Here is what the LA County Department of Public Health has to say about homes near high-traffic roads: "Studies indicate that residing near sources of traffic pollution is associated with adverse health effects, including development of asthma in children, more severe symptoms among those with asthma, non-asthma respiratory symptoms, impaired lung function, reduced lung development during childhood, and cardiovascular disease morbidity and mortality."

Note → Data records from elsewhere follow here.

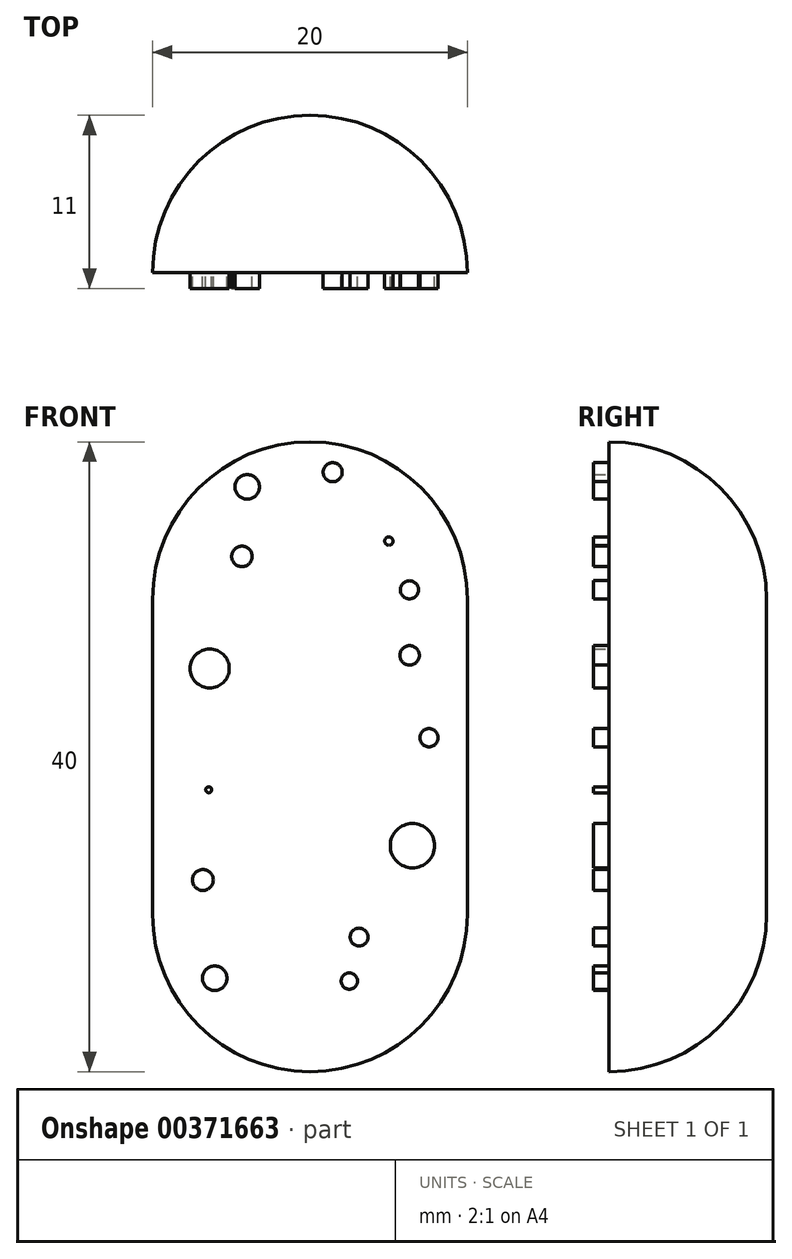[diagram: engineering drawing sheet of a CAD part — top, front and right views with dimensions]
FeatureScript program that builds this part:
annotation { "Feature Type Name" : "Feature", "Feature Type Description" : "" }
export const myFeature = defineFeature(function(context is Context, id is Id, definition is map)
    precondition{}
    {
        {
            var Q0;
            Q0=qCreatedBy(makeId("Front.planeOp"),FACE);
            var sketch = newSketch(context, id + "F0", { "sketchPlane" : qUnion([Q0])});
            skLineSegment(sketch, "E0.bottom", {"start": v(0, 0) * mm, "end": v(10, 0) * mm});
            skLineSegment(sketch, "E0.top", {"start": v(0, 20) * mm, "end": v(10, 20) * mm});
            skLineSegment(sketch, "E0.left", {"start": v(0, 0) * mm, "end": v(0, 20) * mm});
            skArc(sketch, "E1", {"start": v(10, 30) * mm, "mid": v(2.93, 27.07) * mm, "end": v(0, 20) * mm});
            skArc(sketch, "E2", {"start": v(0, 0) * mm, "mid": v(2.93, -7.07) * mm, "end": v(10, -10) * mm});
            skLineSegment(sketch, "E3", {"start": v(10, 30) * mm, "end": v(10, -10) * mm});
            skSolve(sketch);
        }
        {
            var Q0;
            Q0 = qSketchRegion(id + "F0", true);
            var Q1;
            Q1=sQuery(id+"F0.wireOp",EDGE,"E3");
            revolve(context, id + "F1", {"entities" : qUnion([Q0]), "axis" : qUnion([Q1]), "revolveType" : RevolveType.ONE_DIRECTION, "angle" : 180 * degree});
        }
        {
            var Q0;
            Q0=makeQuery(id+"F1.opRevolve","CAP_FACE",FACE,{"disambiguationData":[OSD([sQuery(id+"F0.wireOp",EDGE,"E0.left"),sQuery(id+"F0.wireOp",EDGE,"E1"),sQuery(id+"F0.wireOp",EDGE,"E2"),sQuery(id+"F0.wireOp",EDGE,"E3")])],"isStart":true});
            var sketch = newSketch(context, id + "F2", { "sketchPlane" : qUnion([Q0])});
            skCircle(sketch, "E4", {"center": v(5.68, 22.73) * mm, "radius": 0.65 * mm});
            skCircle(sketch, "E5", {"center": v(16.31, 20.6) * mm, "radius": 0.58 * mm});
            skCircle(sketch, "E6", {"center": v(3.63, 15.6) * mm, "radius": 1.24 * mm});
            skCircle(sketch, "E7", {"center": v(16.5, 4.35) * mm, "radius": 1.4 * mm});
            skCircle(sketch, "E8", {"center": v(3.57, 7.9) * mm, "radius": 0.19 * mm});
            skCircle(sketch, "E9", {"center": v(16.33, 16.44) * mm, "radius": 0.62 * mm});
            skCircle(sketch, "E10", {"center": v(3.95, -4.06) * mm, "radius": 0.78 * mm});
            skCircle(sketch, "E11", {"center": v(3.2, 2.17) * mm, "radius": 0.66 * mm});
            skCircle(sketch, "E12", {"center": v(11.44, 28.08) * mm, "radius": 0.6 * mm});
            skCircle(sketch, "E13", {"center": v(6.01, 27.15) * mm, "radius": 0.78 * mm});
            skCircle(sketch, "E14", {"center": v(15, 23.7) * mm, "radius": 0.27 * mm});
            skCircle(sketch, "E15", {"center": v(12.5, -4.25) * mm, "radius": 0.52 * mm});
            skCircle(sketch, "E16", {"center": v(13.12, -1.45) * mm, "radius": 0.57 * mm});
            skCircle(sketch, "E17", {"center": v(17.56, 11.21) * mm, "radius": 0.58 * mm});
            skSolve(sketch);
        }
        {
            var Q0;
            Q0 = qSketchRegion(id + "F2", true);
            var Q1;
            Q1=sQuery(id+"F2.wireOp",EDGE,"E4");
            extrude(context, id + "F3", {"entities" : qUnion([Q0]), "bodyType" : ToolBodyType.SURFACE, "surfaceEntities" : qUnion([Q1]), "depth" : 1 * mm});
        }
        {
            var Q0;
            Q0 = qSketchRegion(id + "F2", true);
            extrude(context, id + "F4", {"entities" : qUnion([Q0]), "operationType" : NewBodyOperationType.ADD, "depth" : 1 * mm});
        }
        {
            var Q0;
            Q0=makeQuery(id+"F1.opRevolve","CAP_FACE",FACE,{"disambiguationData":[OSD([sQuery(id+"F0.wireOp",EDGE,"E0.left"),sQuery(id+"F0.wireOp",EDGE,"E1"),sQuery(id+"F0.wireOp",EDGE,"E2"),sQuery(id+"F0.wireOp",EDGE,"E3")])],"isStart":true});
            var sketch = newSketch(context, id + "F5", { "sketchPlane" : qUnion([Q0])});
            skFitSpline(sketch, "E18", {"points": [v(11.04, -1.97) * mm, v(11, -5.49) * mm, v(13.85, -5.06) * mm, v(14.1, -0.68) * mm, v(11.04, -1.97) * mm]});
            skSolve(sketch);
        }
        {
            var Q0;
            Q0 = qSketchRegion(id + "F5", true);
            var Q1;
            Q1=sQuery(id+"F5.wireOp",EDGE,"E18");
            extrude(context, id + "F6", {"entities" : qUnion([Q0]), "bodyType" : ToolBodyType.SURFACE, "surfaceEntities" : qUnion([Q1]), "depth" : 1 * mm});
        }
        {
            var Q0;
            Q0=makeQuery(id+"F1.opRevolve","CAP_FACE",FACE,{"disambiguationData":[OSD([sQuery(id+"F0.wireOp",EDGE,"E0.left"),sQuery(id+"F0.wireOp",EDGE,"E1"),sQuery(id+"F0.wireOp",EDGE,"E2"),sQuery(id+"F0.wireOp",EDGE,"E3")])],"isStart":true});
            var sketch = newSketch(context, id + "F7", { "sketchPlane" : qUnion([Q0])});
            skFitSpline(sketch, "E19", {"points": [v(8.9, 20.74) * mm, v(7.56, 16.82) * mm, v(9.53, 14.29) * mm, v(6.65, 10.11) * mm, v(10, 6.18) * mm, v(7.55, 1.62) * mm, v(7.85, 5.57) * mm, v(4.85, 9.89) * mm, v(7.65, 14.75) * mm, v(4.97, 18.22) * mm, v(10.86, 23.12) * mm, v(8.5, 17.1) * mm, v(12.2, 17.69) * mm, v(8.33, 10.26) * mm, v(12.23, 8.25) * mm, v(10.2, 3.67) * mm, v(14.24, 7.54) * mm, v(11.09, 10.43) * mm, v(12.67, 15.3) * mm, v(14.1, 18.6) * mm, v(10.1, 18.37) * mm, v(11.9, 21.77) * mm, v(13.18, 22.02) * mm], "startDerivative": vector(-65.5, -100.28) * mm, "endDerivative": vector(45.73, -9.64) * mm});
            skSolve(sketch);
        }
        {
            var Q0;
            Q0 = qSketchRegion(id + "F7", true);
            var Q1;
            Q1=sQuery(id+"F7.wireOp",EDGE,"E19");
            extrude(context, id + "F8", {"entities" : qUnion([Q0]), "bodyType" : ToolBodyType.SURFACE, "surfaceEntities" : qUnion([Q1]), "depth" : 1 * mm});
        }
        {
            var Q0;
            Q0=qCreatedBy(makeId("Front.planeOp"),FACE);
            var sketch = newSketch(context, id + "F9", { "sketchPlane" : qUnion([Q0])});
            skFitSpline(sketch, "E20", {"points": [v(9.76, -9.16) * mm, v(12.22, -13.26) * mm, v(6.9, -17.56) * mm, v(8.64, -25.32) * mm, v(11.07, -19.84) * mm], "startDerivative": vector(20.73, -21.03) * mm, "endDerivative": vector(8.45, 35.96) * mm});
            skSolve(sketch);
        }
        {
            var Q0;
            Q0=sQuery(id+"F9.wireOp",EDGE,"E20");
            extrude(context, id + "F10", {"bodyType" : ToolBodyType.SURFACE, "surfaceEntities" : qUnion([Q0]), "depth" : 1 * mm});
        }
    });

So why would Long Beach even consider allowing the building of homes in such an area?  More property taxes and fees paid by the developer.  Integral Communities also has a history of large contributions to city council members who can approve or reject their proposed developments.  A number of Integral's officers contributed to Councilmeber Roberto Uranga (he later gave the money back). 

And what has become of the $100 million that Assembly Speaker Anthony Rendon obtained with bill AB 530?  It provided that half of that money was to go to The San Gabriel and Lower Los Angeles Rivers and Mountains Conservancy to restore the southern half of the Los Angeles River.  Wrigley Heights River Park was chosen as one of the Seven Signature Projects -- yet the land is being sold to a developer to build tiny-lot homes, and probably robbing park-poor West Long Beach of its last chance for a large, riverside park!

Sincerely,
Richard Gutmann
602 W. 37th Street
Long Beach, CA 90806-1117
562-972-9340

You think this is bad news? Our beloved city ranks 426 out of the 482 cities in the State of Ca with the worst unrestricted net assets (nearly $800M). This means every man, women and child in the city has about a $1,600 liability due to the city if we filed Chapter 11! You can read the facts at: https://moorlach.cssrc.us/sites/default/files/City_CAFR_Report_for_2019_...

This should be a front page story in an upcoming issue.